**Data provided**
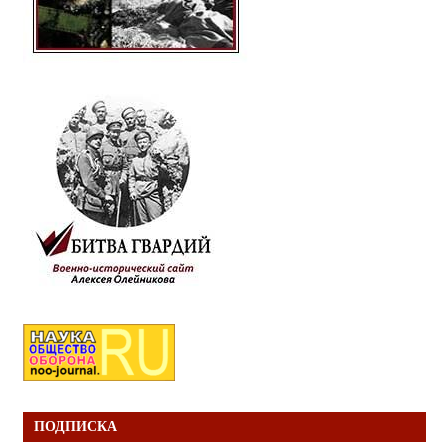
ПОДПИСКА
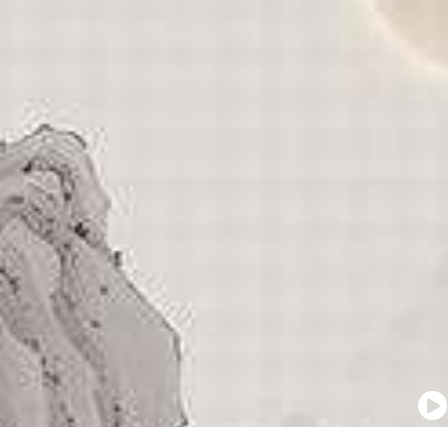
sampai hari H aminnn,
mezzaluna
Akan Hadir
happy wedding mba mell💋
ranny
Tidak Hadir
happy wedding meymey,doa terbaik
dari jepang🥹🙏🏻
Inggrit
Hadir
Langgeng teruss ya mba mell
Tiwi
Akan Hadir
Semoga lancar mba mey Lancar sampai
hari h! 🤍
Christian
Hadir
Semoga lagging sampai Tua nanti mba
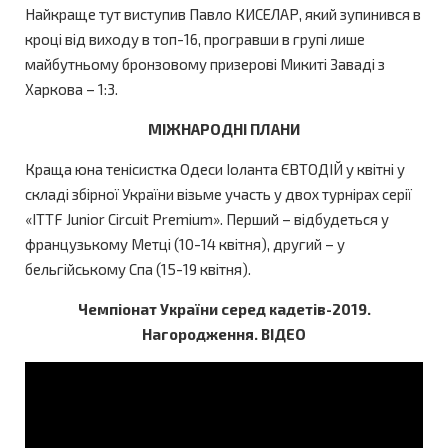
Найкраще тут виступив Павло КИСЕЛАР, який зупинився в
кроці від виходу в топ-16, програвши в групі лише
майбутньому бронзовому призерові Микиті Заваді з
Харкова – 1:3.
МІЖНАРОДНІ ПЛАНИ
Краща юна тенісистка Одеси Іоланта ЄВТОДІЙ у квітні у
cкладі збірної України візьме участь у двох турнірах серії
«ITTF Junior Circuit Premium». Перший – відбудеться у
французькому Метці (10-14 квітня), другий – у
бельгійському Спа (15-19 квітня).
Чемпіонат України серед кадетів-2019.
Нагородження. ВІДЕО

**Exercise**
Please return, exactly as written, the line containing "Перший – відбудеться у" and every line after it through the end of the records above, and nothing else.

**Solved exercise**
«ITTF Junior Circuit Premium». Перший – відбудеться у
французькому Метці (10-14 квітня), другий – у
бельгійському Спа (15-19 квітня).
Чемпіонат України серед кадетів-2019.
Нагородження. ВІДЕО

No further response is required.